4) Hendrik Weiner, Leibnitz University Hannover
Todays Korean lifestyles: Cultural Roots and Western Influences – Examples in Design and Architecture
Todays Korean lifestyle is determined by strong stereotypical western images according to modern (family) life, pleasure, success and wealth. This affirmatively evaluated image guides the appearance of Korean society in the present and also to the future, getting obvious in political goals, advertising strategies, urban planning and solutions of the different design disciplines. Daily dreams of people follow these aims as well. The possession of new and expensive goods, global brands and a particular adaptation of western lifestyle symbolize the forward-looking and modern Korean citizen. Examining these symbols and expressions of todays lifestyle in Korea, there can be discovered an interesting mixture of western standards and eastern needs, interpretations and kinds of use.

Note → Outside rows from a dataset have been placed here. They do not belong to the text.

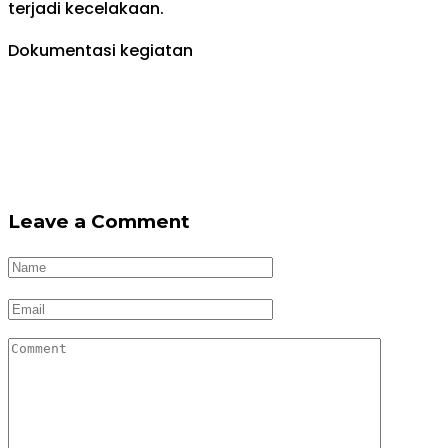
terjadi kecelakaan.
Dokumentasi kegiatan
Leave a Comment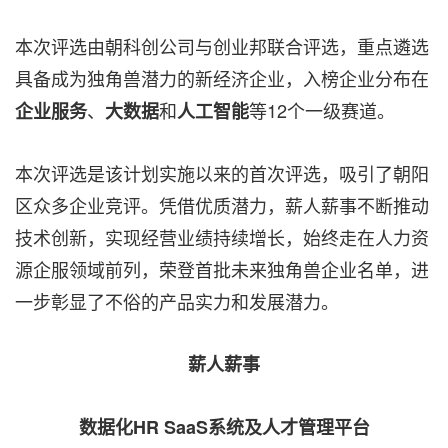
本次评选由朝科创公司与创业邦联合评选，重点遴选
具备成为独角兽潜力的新经济企业，入榜企业分布在
、
和
等12个一级赛道。
企业服务
大数据
人工智能
本次评选是该计划实施以来的首次评选，吸引了朝阳
区众多企业竞评。凭借优质潜力，薪人薪事不断推动
技术创新，实现经营业绩持续增长，始终走在人力资
源企服领域前列，荣登首批未来独角兽企业名单，进
一步彰显了不俗的产品实力和发展潜力。
薪人薪事
数据化
HR SaaS系统及人才管理平台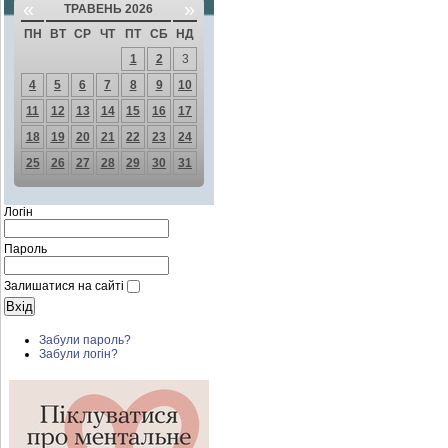
«
»
ТРАВЕНЬ 2026
ПН
ВТ
СР
ЧТ
ПТ
СБ
НД
1
2
3
4
5
6
7
8
9
10
11
12
13
14
15
16
17
18
19
20
21
22
23
24
25
26
27
28
29
30
31
Логін
Пароль
Залишатися на сайті
Забули пароль?
Забули логін?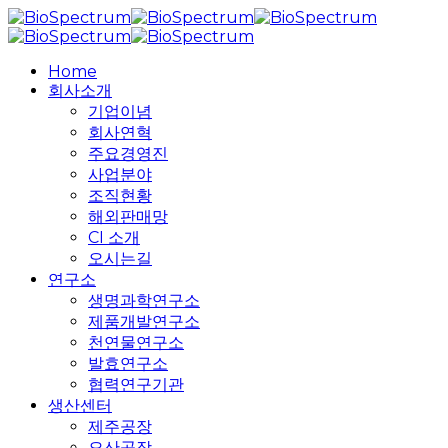
Skip
to
main
search
Menu
Home
content
회사소개
기업이념
회사연혁
주요경영진
사업분야
조직현황
해외판매망
CI 소개
오시는길
연구소
생명과학연구소
제품개발연구소
천연물연구소
발효연구소
협력연구기관
생산센터
제주공장
오산공장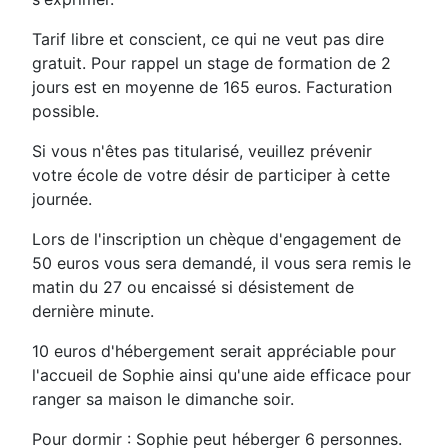
Tarif libre et conscient, ce qui ne veut pas dire
gratuit. Pour rappel un stage de formation de 2
jours est en moyenne de 165 euros. Facturation
possible.
Si vous n'êtes pas titularisé, veuillez prévenir
votre école de votre désir de participer à cette
journée.
Lors de l'inscription un chèque d'engagement de
50 euros vous sera demandé, il vous sera remis le
matin du 27 ou encaissé si désistement de
dernière minute.
10 euros d'hébergement serait appréciable pour
l'accueil de Sophie ainsi qu'une aide efficace pour
ranger sa maison le dimanche soir.
Pour dormir : Sophie peut héberger 6 personnes.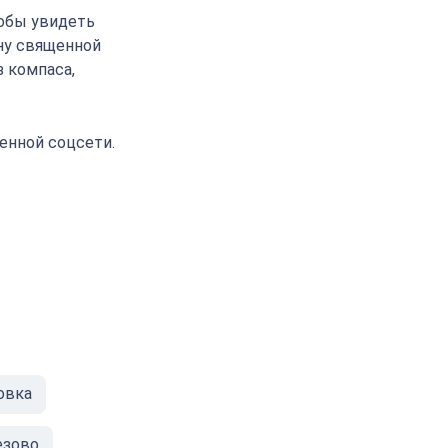
тобы увидеть
ону священной
 компаса,
енной соцсети.
овка
езово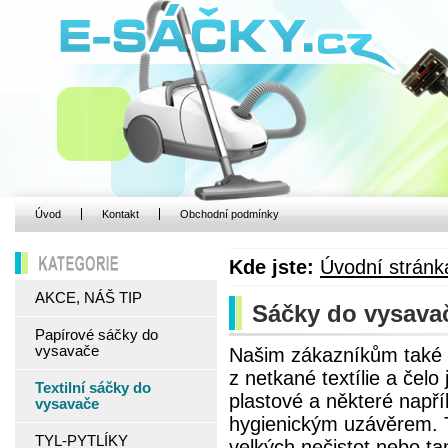
Úvod
Kontakt
Obchodní podmínky
Kde jste:
Úvodní stránk
KATEGORIE
AKCE, NÁŠ TIP
Sáčky do vysavače
Papírové sáčky do
vysavače
Našim zákazníkům také n
z netkané textílie a čel
Textilní sáčky do
plastové a některé napří
vysavače
hygienickým uzávěrem. Te
TYL-PYTLÍKY
velkých nečistot nebo ta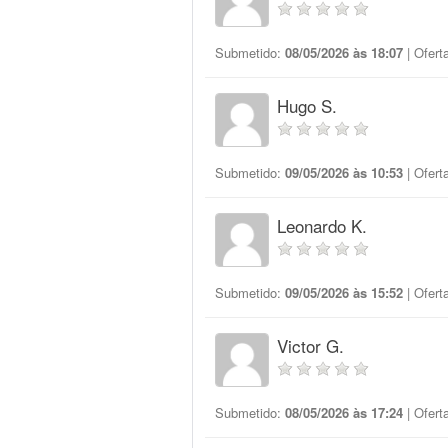
Submetido:
08/05/2026 às 18:07
| Ofert
Hugo S.
Submetido:
09/05/2026 às 10:53
| Ofert
Leonardo K.
Submetido:
09/05/2026 às 15:52
| Ofert
Victor G.
Submetido:
08/05/2026 às 17:24
| Ofert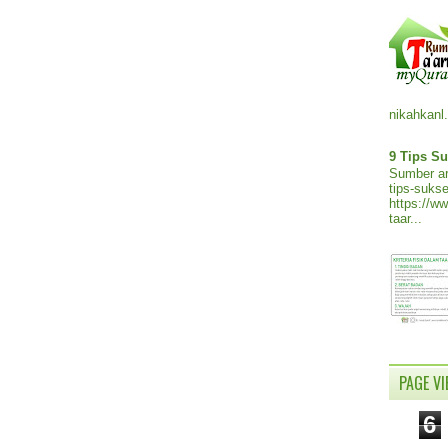
nikahkanl.
9 Tips Su
Sumber ar
tips-sukse
https://w
taar...
PAGE V
6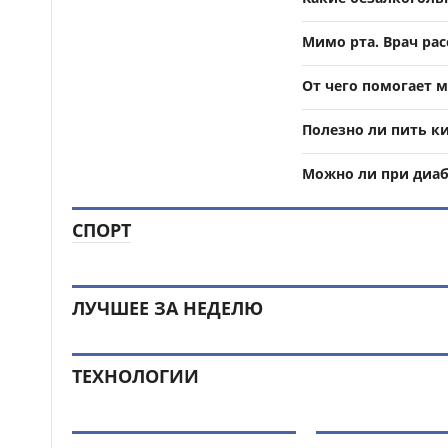
Мимо рта. Врач ра
От чего помогает 
Полезно ли пить к
Можно ли при диаб
СПОРТ
ЛУЧШЕЕ ЗА НЕДЕЛЮ
ТЕХНОЛОГИИ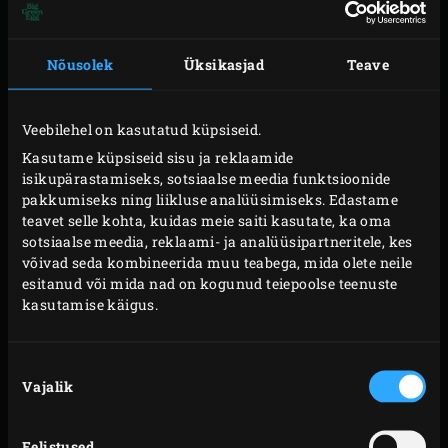
Süüta Big Green Eggis
söed
. Tõsta
convEGGtor
EGGi,
aseta sellele
ümar rasvapann
ja kõige peale säti
roostevabast terasest rest
. Kuumuta EGGi, kuni
Nõusolek
Üksikasjad
Teave
temperatuur on 120 °C.
Samal ajal tee sea kõhutüki rasvasemale küljele
Veebilehel on kasutatud küpsiseid.
kerged ristilõiked. Koor küüslauk ja haki peeneks.
Kasutame küpsiseid sisu ja reklaamide
Eemalda tüümianioksalt lehed ja rosmariinilt
isikupärastamiseks, sotsiaalse meedia funktsioonide
okkad ning haki need peeneks. Sega pipar soola ja
pakkumiseks ning liikluse analüüsimiseks. Edastame
teavet selle kohta, kuidas meie saiti kasutate, ka oma
jahvatatud köömnetega.
sotsiaalse meedia, reklaami- ja analüüsipartneritele, kes
Pintselda sea kõhutükk igast küljest oliiviõliga ja
võivad seda kombineerida muu teabega, mida olete neile
puista peale maitsesegu. Hõõru maitsed lihasse.
esitanud või mida nad on kogunud teiepoolse teenuste
kasutamise käigus.
Pane lihatükk töölauale, rasvane pool üleval.
Puista sellele küüslauk ja maitseroheline ning
Nõusoleku
hõõru samuti lihasse. Suru loorberilehed liha
Vajalik
valik
pinnale.
Eelistused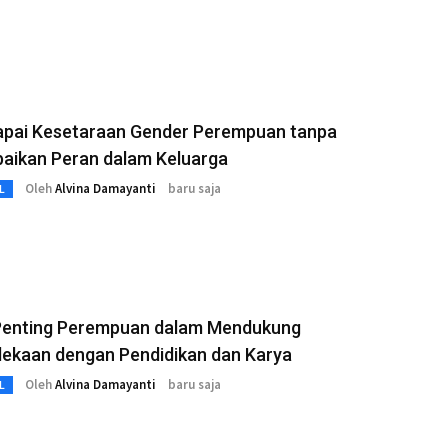
pai Kesetaraan Gender Perempuan tanpa
aikan Peran dalam Keluarga
Oleh
Alvina Damayanti
baru saja
L
Penting Perempuan dalam Mendukung
ekaan dengan Pendidikan dan Karya
Oleh
Alvina Damayanti
baru saja
L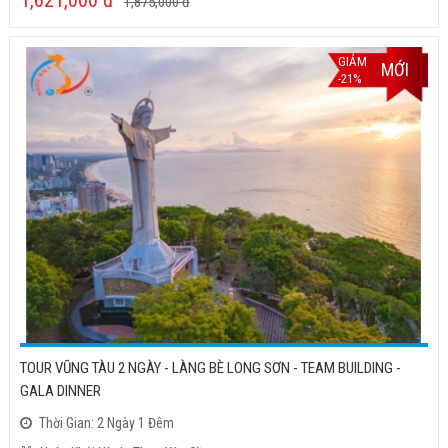
1,875,000
đ
GIẢM
MỚI
-21%
TOUR VŨNG TÀU 2 NGÀY - LÀNG BÈ LONG SƠN - TEAM BUILDING -
GALA DINNER
Thời Gian: 2 Ngày 1 Đêm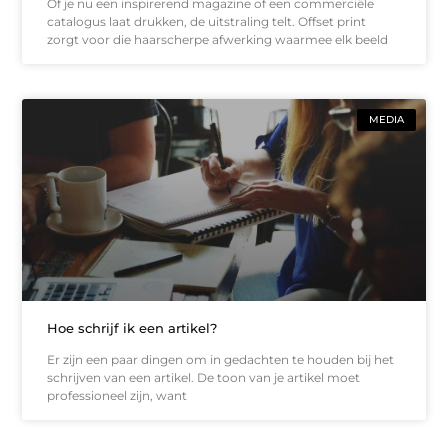
Of je nu een inspirerend magazine of een commerciële
catalogus laat drukken, de uitstraling telt. Offset print
zorgt voor die haarscherpe afwerking waarmee elk beeld
MEDIA
Hoe schrijf ik een artikel?
Er zijn een paar dingen om in gedachten te houden bij het
schrijven van een artikel. De toon van je artikel moet
professioneel zijn, want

What does this mix tell about the western influences on Asians daily lives and their cultural self-conception? How do western influences affect social approaches in East Asia? How do Korean traditions and cultural roots get kept or cut? Small case studies and examples in design and architecture of this cultural mixture will be presented. Focus is public and private environments in the city of Daegu, South Korea and representatively used products of every day life. We will review and converge to the question about how and if an authentic Korean approach in design and architecture could or might need to be created.
The paper is co-produced by Carmen Menzel, Keimyung University, Daegu and Hendrik Weiner, Leibnitz University Hannover.